I wonder whether the excuse then given or the reason then given, if I may be more courteous about it, is wholly consistent with what the Government are now putting forward in this Clause. They will appreciate that it has a distinct relation to this Clause, because if they are not able to determine what "full consideration" is and if there is some doubt about what is the full and proper rent in cases of this kind—some of them may be large cases; others may be small ones—the door may be closed by subsection (3) to one kind of fraud or contrivance, but it may equally be open on the question of a lease to another kind of fraud or contrivance, because what some people would think would be full rent may not, in fact, be truly full rent. Yet, since the Government are unable to decide what is the right annual value of property for rating purposes, they may be unable to decide what is the right rent for Estate Duty purposes.

Mr. Mulley

The whole Committee will welcome the Clause in so far as it is concerned with putting right the decision in the Judicial Committee of the Privy Council in an Australian farming case. It should also congratulate the Solicitor-General on the extremely funereal air which he manages to bring to our discussions on Estate Duty.

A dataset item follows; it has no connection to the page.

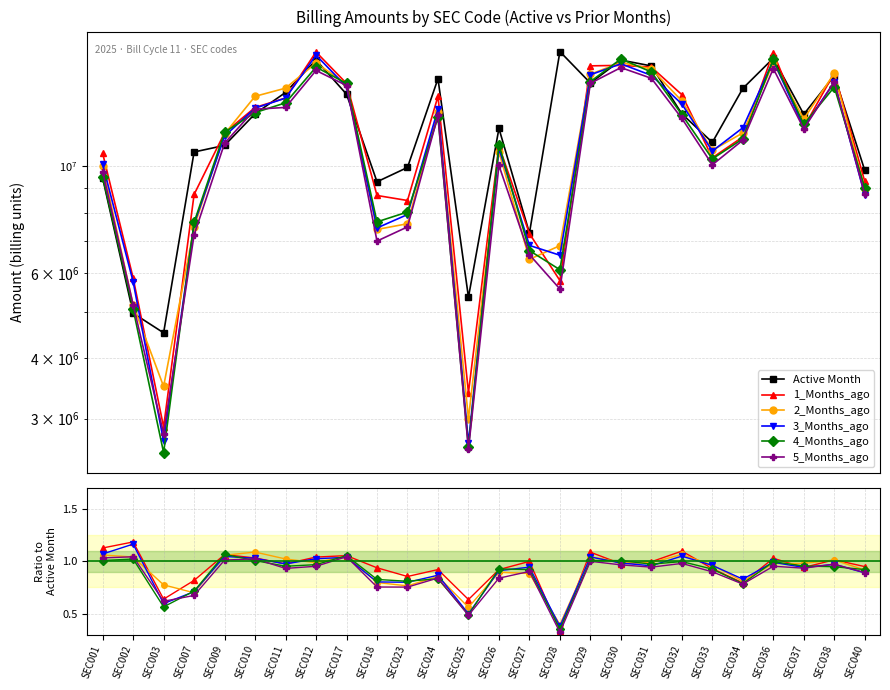

What is the average value of the 3_Months_ago series?

0.9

One distressing note which I detected in the right hon. and learned Gentleman's speech was that, as well as putting right in favour of the taxpayer a discrepancy which no one knew existed until the Judicial Committee of the Privy Council found it, the Government were taking the opportunity of putting right on behalf of the Revenue the discrepancy in the situation with regard to associated operations between inter vivos, which was not completely covered, and the surrender of life interest which we on this side of the Committee dealt with in 1950. It seemed to me from the reasoning of the right hon. and learned Gentleman that, if the Judicial Committee of the Privy Council had not taken the decision it did, we should still have the anomaly about associated operations and inter vivos.

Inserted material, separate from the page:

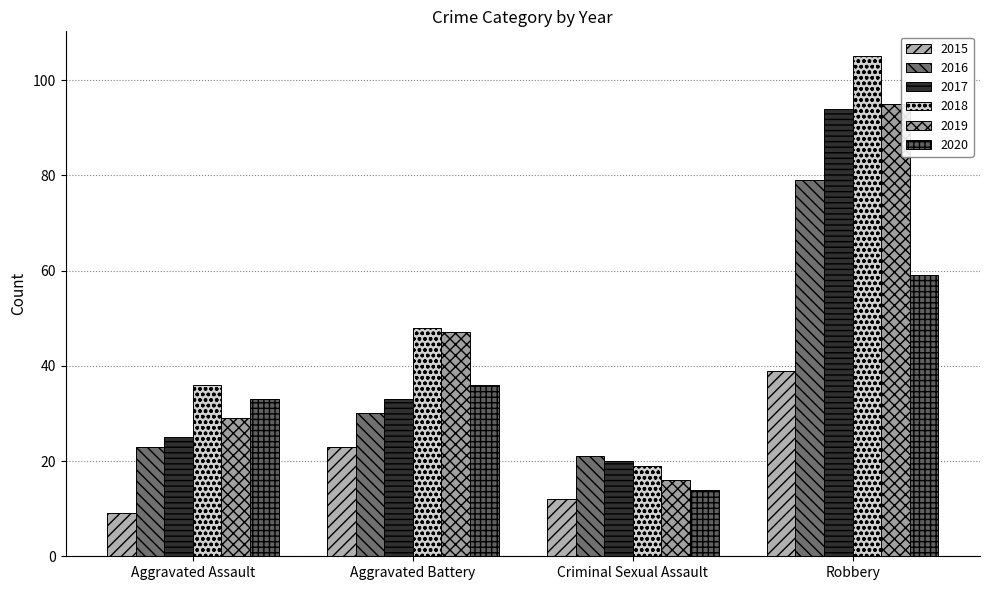

At how many categories does at least one series exceed 17?

4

While we are very glad that this opportunity has been taken as a new Clause and not as part of the original Bill, I should like an assurance from the right hon. and learned Gentleman that, where loopholes are known to exist, the Government do not have to wait for a judicial decision on any point before bringing before the Committee legislation to rectify loopholes which are only too well known to the Treasury. Before we pass the new Clause tonight we should be given that assurance by the right hon. and learned Gentleman.

9.0 p.m.

The Solicitor-General

Of course, subject to considerations of time, sizes of Finance Bill and the like, I imagine that it is a very clever person who discourages the Revenue from closing loopholes, if they are found to exist in its armour. I do not think that the hon. Member for Sheffield, Park (Mr. Mulley), or the Committee need have any doubt that opportunity is persistently being taken for closing loopholes as they are found.

With regard to the observations of the hon. and learned Gentleman the Member for Kettering (Mr. Mitchison), which were of such an enjoyable character, I wonder whether it would be impertinent to deal with him in this way. I do not think that he need have grave anxiety about the Government's ability to assess full consideration in the context here. It is not a matter, ultimately, for the Government. It goes, for instance, to the Court of Appeal, and I have no doubt that the Court of Appeal, if necessary, when we get there, does not have the slightest difficulty in saying what is or what is not full consideration.

Question put and agreed to.

Clause read a Second time, and added to the Bill.